- Merrimac Location in California Merrimac Merrimac (the United States)
- Coordinates: 39°45′58″N 121°18′27″W﻿ / ﻿39.76611°N 121.30750°W
- Country: United States
- State: California
- County: Butte
- Elevation: 3,999 ft (1,219 m)

= Merrimac, California =

Unincorporated community in California, United States

Merrimac (formerly, Merrimack, Pea Vine, and Peavine) was an unincorporated community in Butte County, California, United States, located along Oroville-Quincy Road, approximately 2.1 mi south of the Plumas County line at an elevation of 3999 feet (1219 m). Nearby is Rogers Cow Camp, a campground in Lassen National Forest.

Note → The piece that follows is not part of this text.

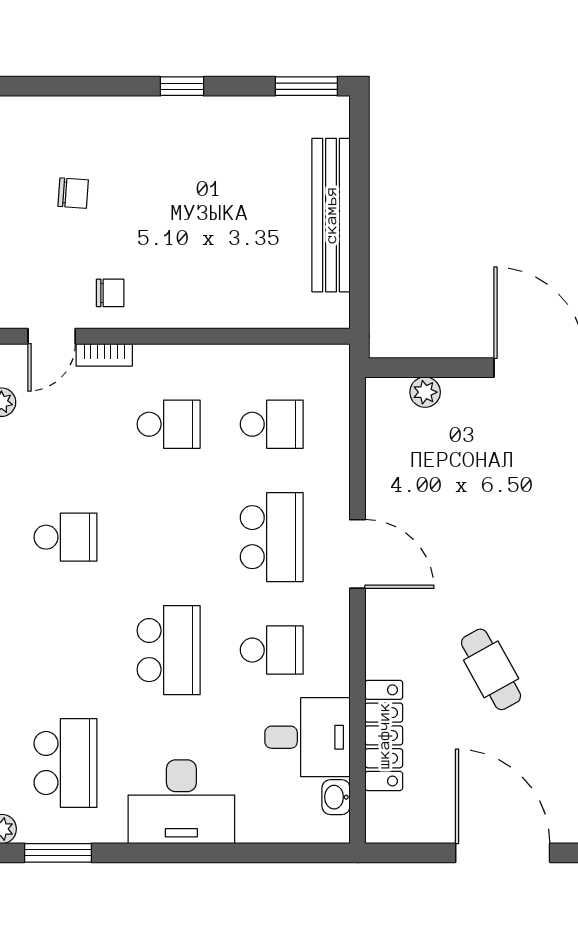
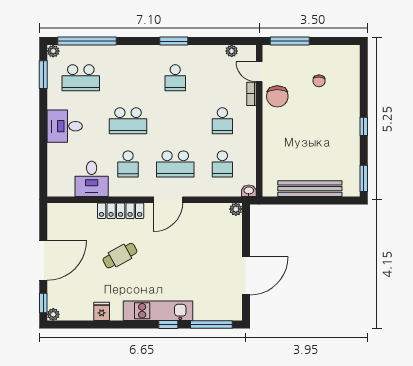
chair: (110, 293) -> (277, 96), width x1.87, depth x1.87
plant: (425, 392) -> (236, 209), moved
locker: (384, 735) -> (121, 211), moved
washbasin: (336, 797) -> (249, 191), moved
desk: (181, 802) -> (65, 126), width x0.73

Merrimac was the site of a sawmill between 1870 and the early 1900s, and was the terminus of a narrow-gauge logging railroad. At its peak the town had 1800-2000 residents, a hotel, saloons, a bank, two blacksmiths, and a school. By 1955, only the hotel remained. When Plumas National Forest was established in 1905, Merrimac became the headquarters of the Merrimac Ranger District. The headquarters was moved to Brush Creek in 1930, but the name Merrimac Ranger District persisted until 1971.

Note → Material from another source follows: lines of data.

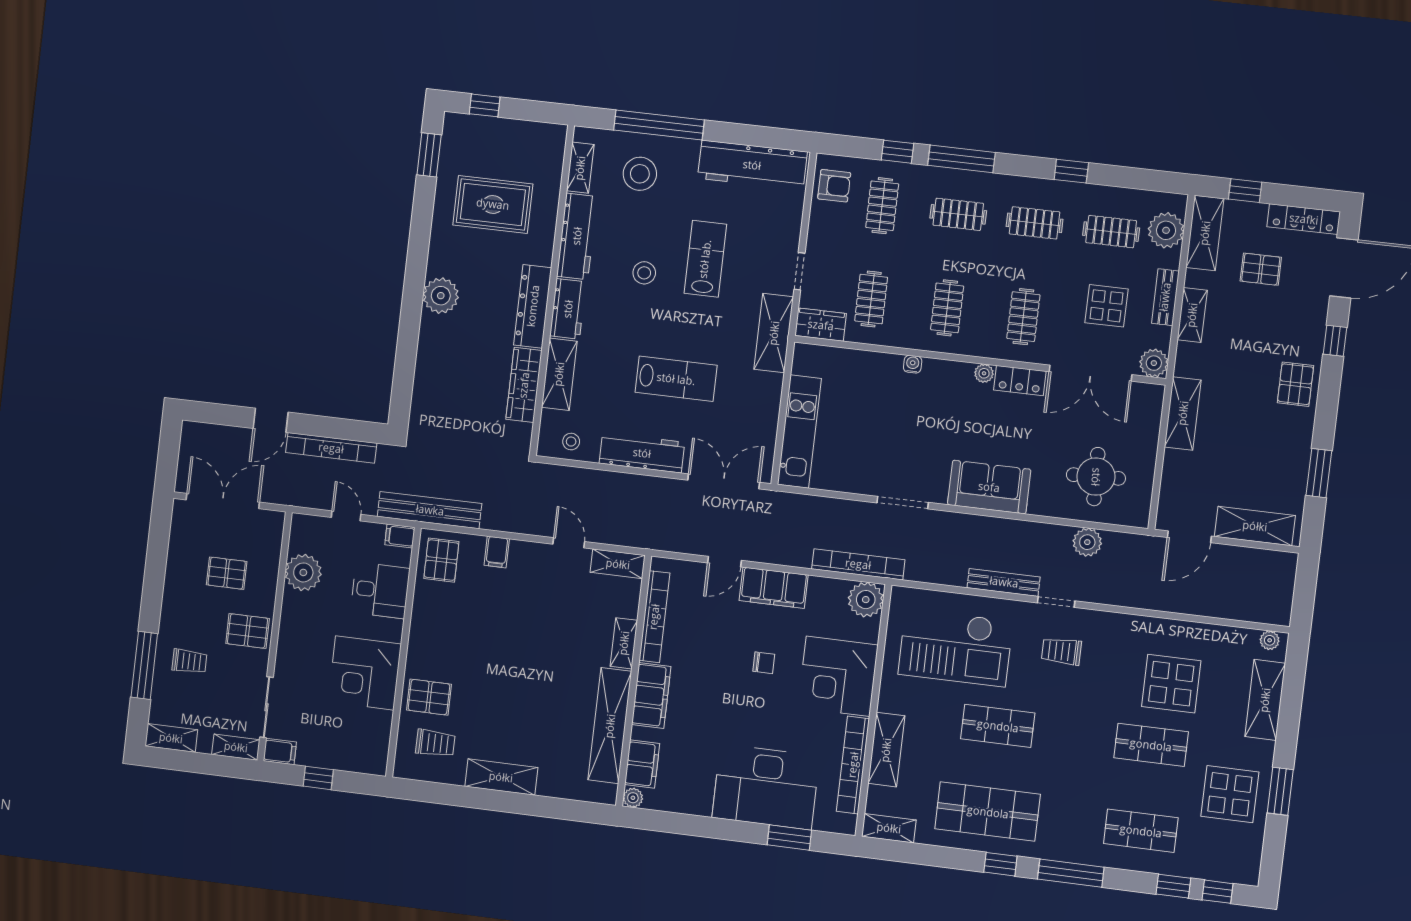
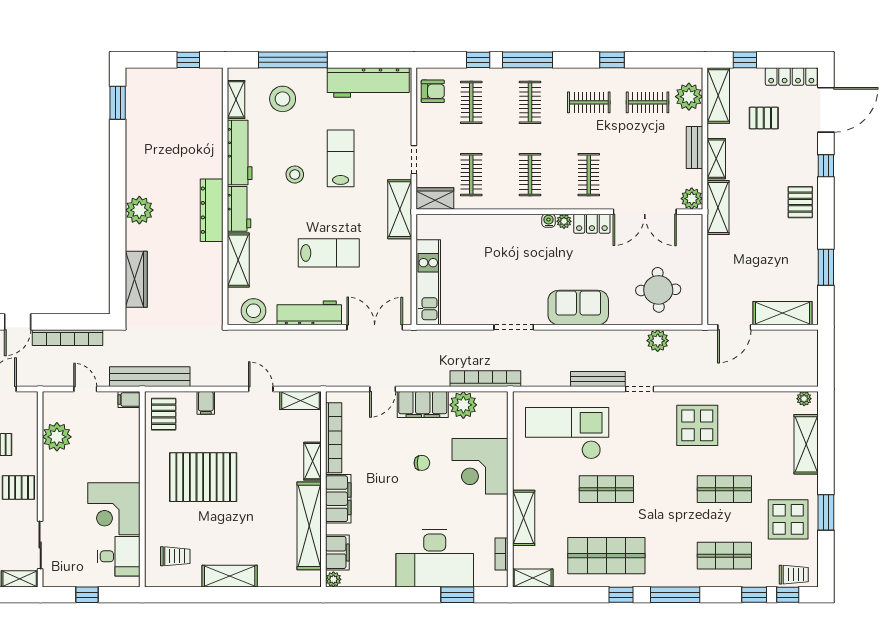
window: (485, 105) -> (188, 60), moved
rug: (493, 204) -> (172, 135), removed
clothes rail: (958, 214) -> (530, 102), turned 90
display table: (1106, 306) -> (651, 159), removed
water cooler: (913, 364) -> (549, 221), moved
wardrobe: (524, 385) -> (136, 279), moved, turned 180
shelving: (1183, 413) -> (718, 208), moved
stool: (571, 442) -> (253, 311), width x1.89, depth x1.89
desk: (380, 590) -> (118, 556), moved
plant: (866, 600) -> (463, 405), moved
checkout: (955, 647) -> (567, 433), turned 180
trolley: (1061, 651) -> (794, 575), moved, turned 180
display table: (1171, 684) -> (697, 425), moved
pallet: (429, 697) -> (203, 477), moved, width x2.05, depth x2.00
filing cabinet: (280, 751) -> (55, 578), removed
bookcase: (853, 765) -> (502, 554), width x0.43, depth x0.76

The community was located along Oroville-Quincy Road between the towns of Buckeye and Junction House. As the name implies, the road continues to intersect with State Route 70 in Quincy. This road is also called Forest Service Road 119. Merrimac does not appear on the 1958 State of California highway map.

The Pea Vine post office operated from 1856 to 1864. The Merrimac post office operated from 1883 to 1902 and 1915 to 1934.